I'm working on a convex quadratic separable min-cost flow problem with the following structure:
$P = \{\min \frac{1}{2}x^tQx + qx : Ex = b, 0 \leq x \leq u\}$
But I'm stuck on deriving the KKT conditions to solve the problem.
Can someone help me with the computation?
The KKT condition is given by introducing relaxation parameters to the objective (derivative equals 0) so that whenever any element of $x$ is above $0$ or below $u$, parameters can increase to allow the system of equations to satisfy but at the same time cause penalties when x is not optimal.

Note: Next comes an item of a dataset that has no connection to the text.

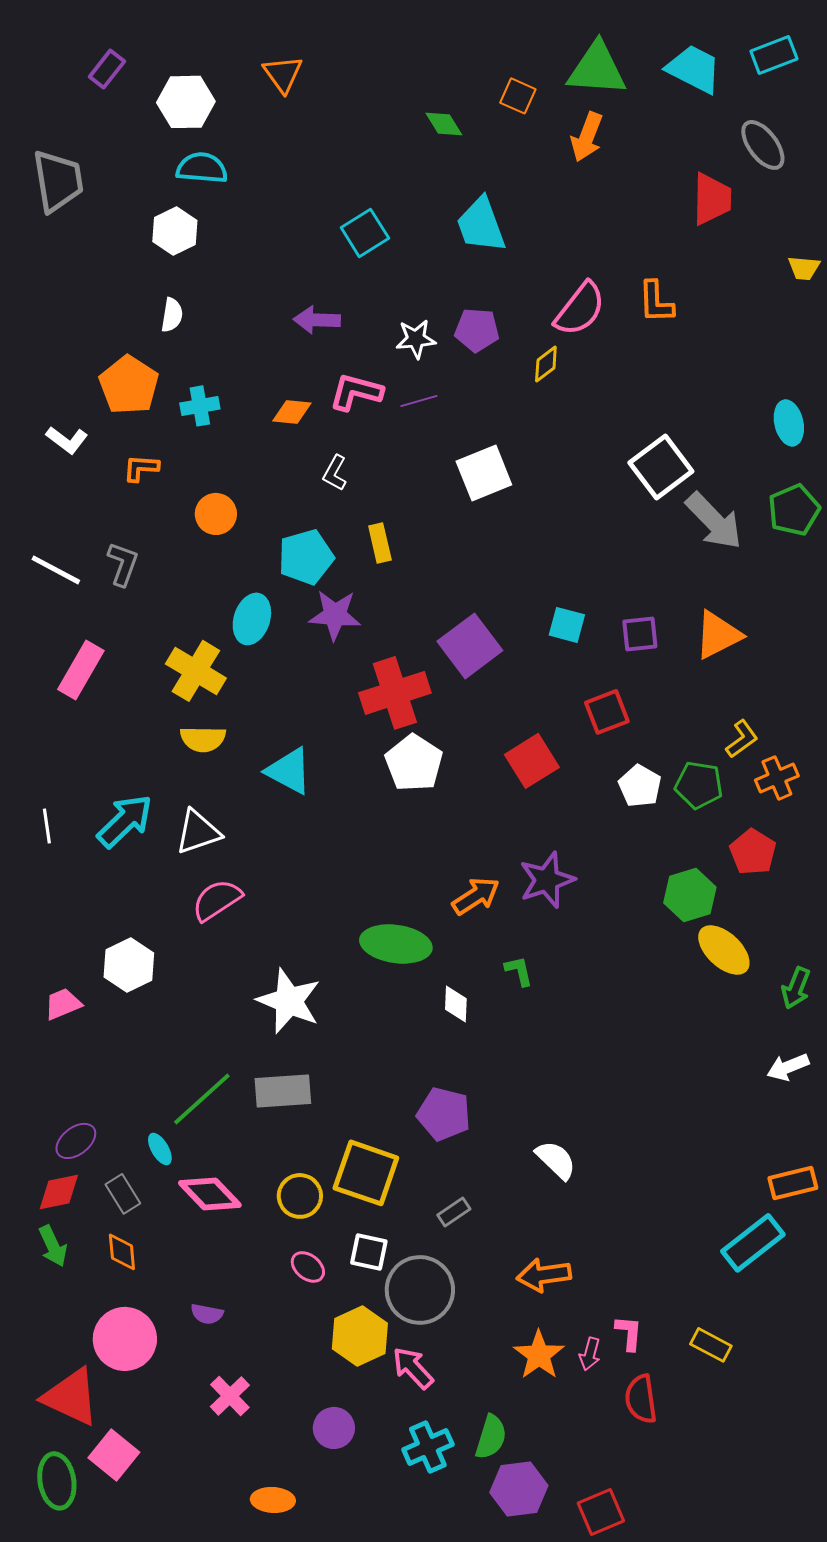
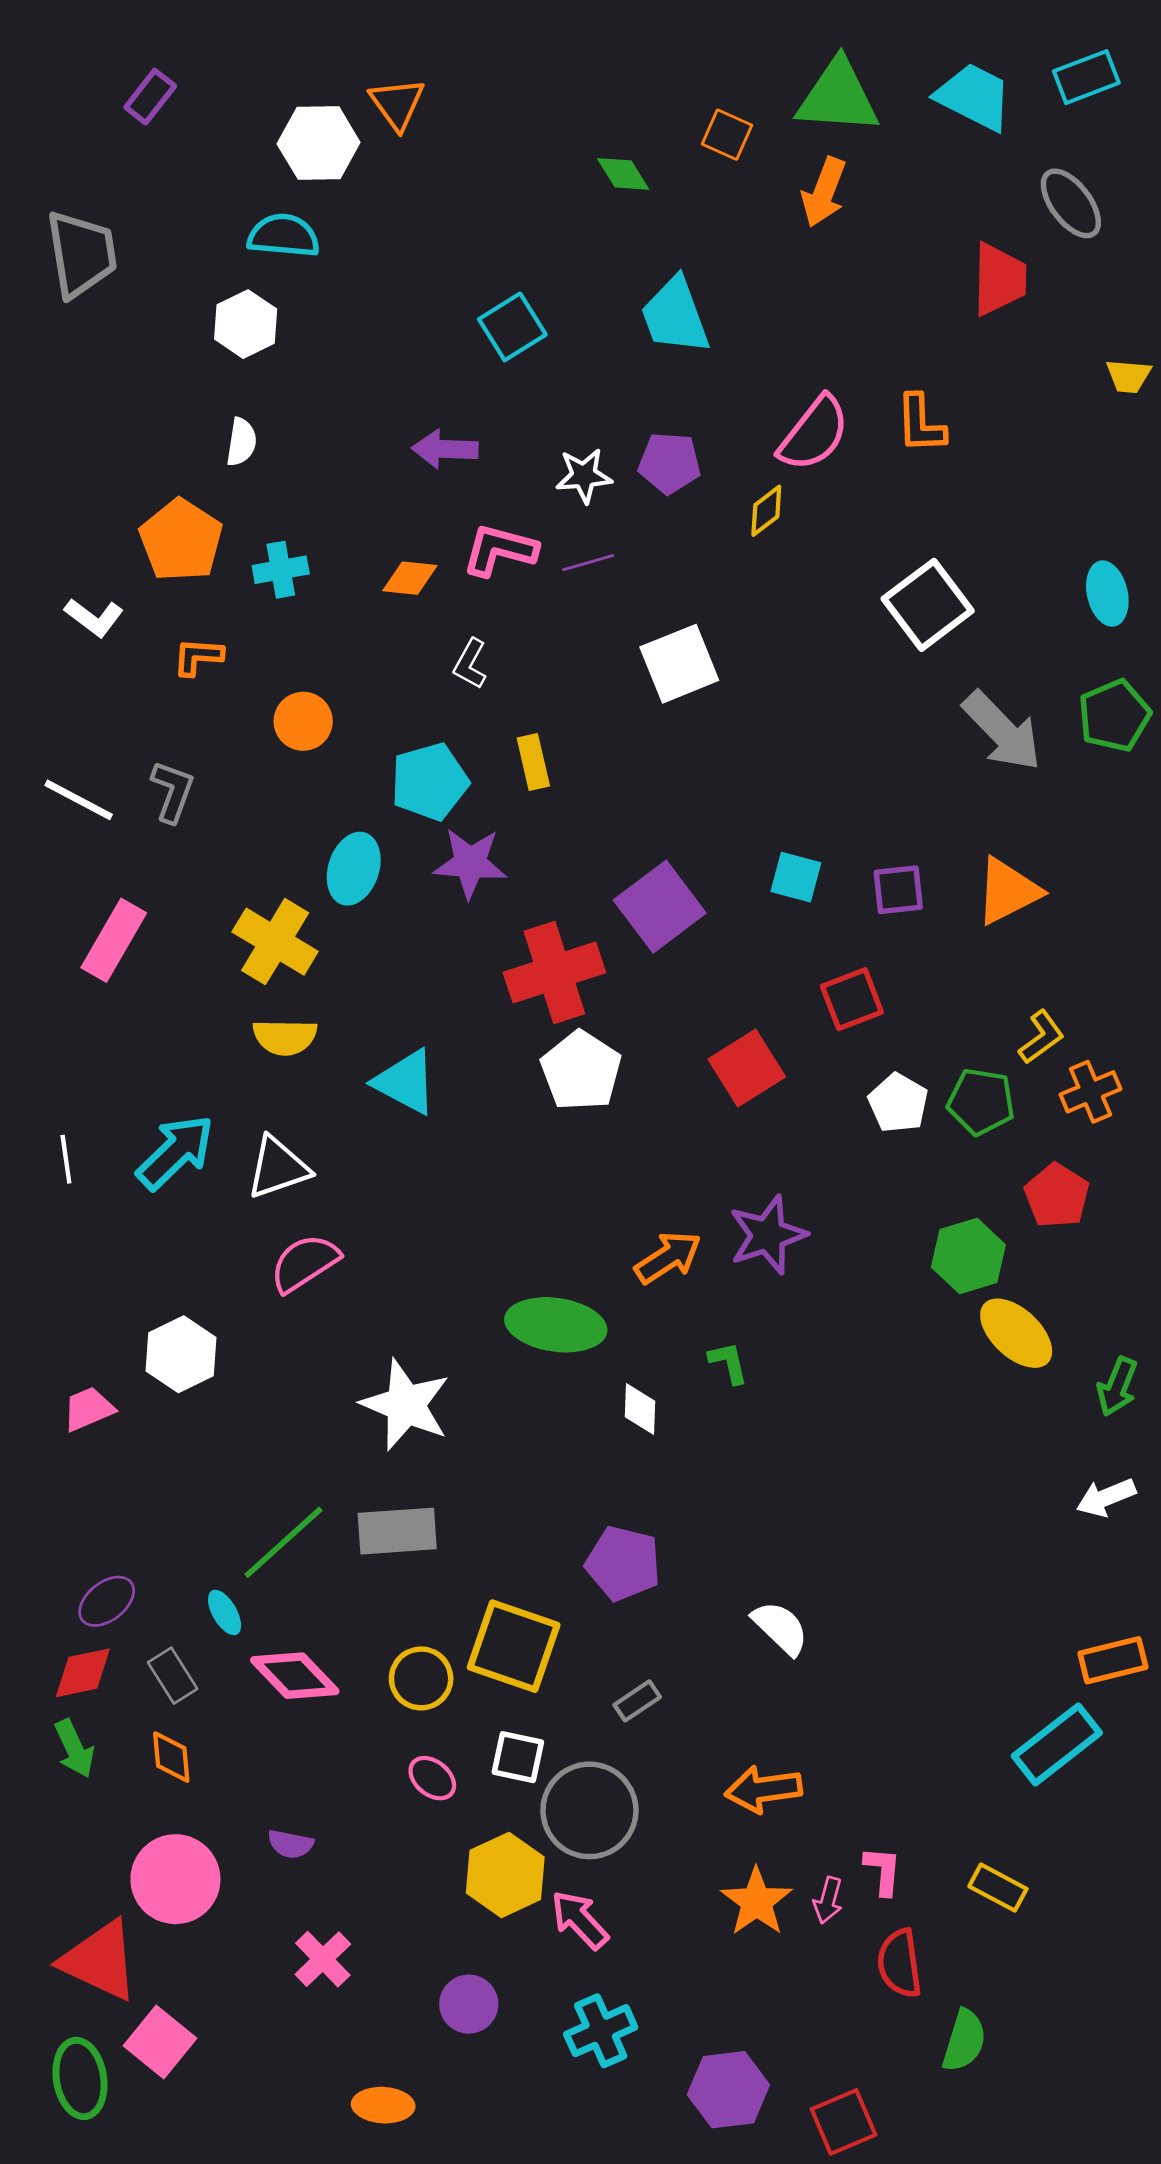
white hexagon: (186, 102) -> (319, 143), moved
white square: (661, 467) -> (928, 605), moved
green semicircle: (491, 1437) -> (964, 2041), moved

So we have the following linear system that needs to be solved. $$ M=\begin{bmatrix} Q & E^\mathrm{T} & -I & I \\ E & 0 & 0 & 0\\ \end{bmatrix} \begin{bmatrix} x \\ \lambda \\ \mu \\ h \\ \end{bmatrix}=\begin{bmatrix} -q\\ b\\ \end{bmatrix} $$
The KKT conditions are then the above equation for stationary. Your listed conditions for primal feasibility.
complementary slackness:
$$\mu\odot x=0$$
$$h\odot(x-u)=0$$
And $\lambda\ge0,\ \mu\ge0,\ h\ge0$ for dual feasibility.
This is my first ever answer on here. Hope I don't make a mistake.